Acknowledging a split in authorities, a Bankruptcy Court in the District of New Mexico (the “Court”) ruled that (1) pension plan loans are bona fide debts outside of bankruptcy and therefore are recognized as such under the Bankruptcy Code and (2) the payments on account of pension plan loans are transfers and the plan trustee is the initial transferee. In re Dubbin, 2021 WL 3476959 (Bankr. D. N.M. August 6, 2021).

To view the opinion, click here.

FACTS

Margaret Dubbin (the Debtor) was the president and sole shareholder of IDEALS, Inc., which maintained a 401(k) profit sharing plan. The Debtor was the plan administrator, sole trustee, and a plan participant. In February 2018 the Debtor borrowed $50,000 from the plan, signing a promissory note payable to the plan trustee over 260 months. In July 2019 the Debtor sold some vehicles and used the sale proceeds and other funds to repay the 401(k) loan in full. On August 30, 2019, the Debtor filed a chapter 7 case.

The chapter 7 trustee brought an action against Ms. Dubbin as the trustee of the IDEALS 401(k) plan (Defendant) to recover the payoff of the 401(k) loan as a preferential transfer under section 547 and a fraudulent transfer under section 548. Defendant filed a motion to dismiss, asserting that there was neither an antecedent debt nor a transfer. The Court denied the motion, ruling that the 401(k) loan was a debt and that the payment of the loan balance was a transfer.

REASONING

Whether a pension plan loan is a debt has been much litigated, with courts split on the answer. The Court first analyzed an early seminal case on the issue, In re Villarie, 648 F. 2d 810 (2d Cir. 1981), which reversed rulings by the bankruptcy court and district court by holding that a loan from a pension plan did not create a debt because it created “a claim which was unenforceable against the debtor.” The only recourse for the pension plan if a debtor did not repay the loan would be to offset the amount borrowed against his future benefits.  Therefore, the Villarie court ruled there was no debt.

§ **Recorded information**:

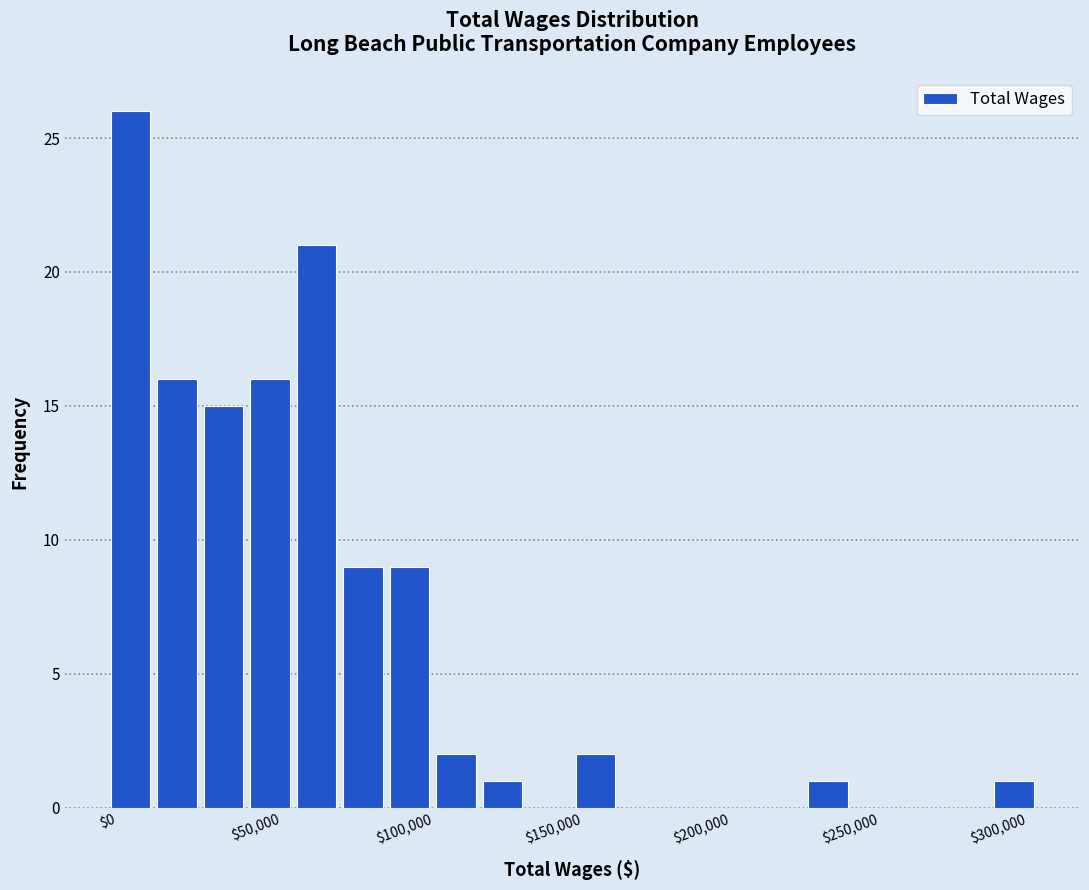

Read against the x-axis, roughly where is the centre of the tallest bar?

10000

§ **Tasks and exercises**:
1. Decide whether each statement below agrees with the passage on the Dubbin ruling. Answer yes or no for each, and quote the words from the passage that decide it. (a) The Debtor borrowed $50,000 from the 401(k) plan in February 2018. (b) The Court granted Defendant's motion to dismiss. (c) In re Villarie held that a loan from a pension plan created a debt.
2. According to the passage on the Dubbin ruling, on what date did the Debtor file a chapter 7 case?

§ **Outputs in order**:
1.
(a) Yes: "In February 2018 the Debtor borrowed $50,000 from the plan"
(b) No: "The Court denied the motion"
(c) No: "holding that a loan from a pension plan did not create a debt"

2. August 30, 2019.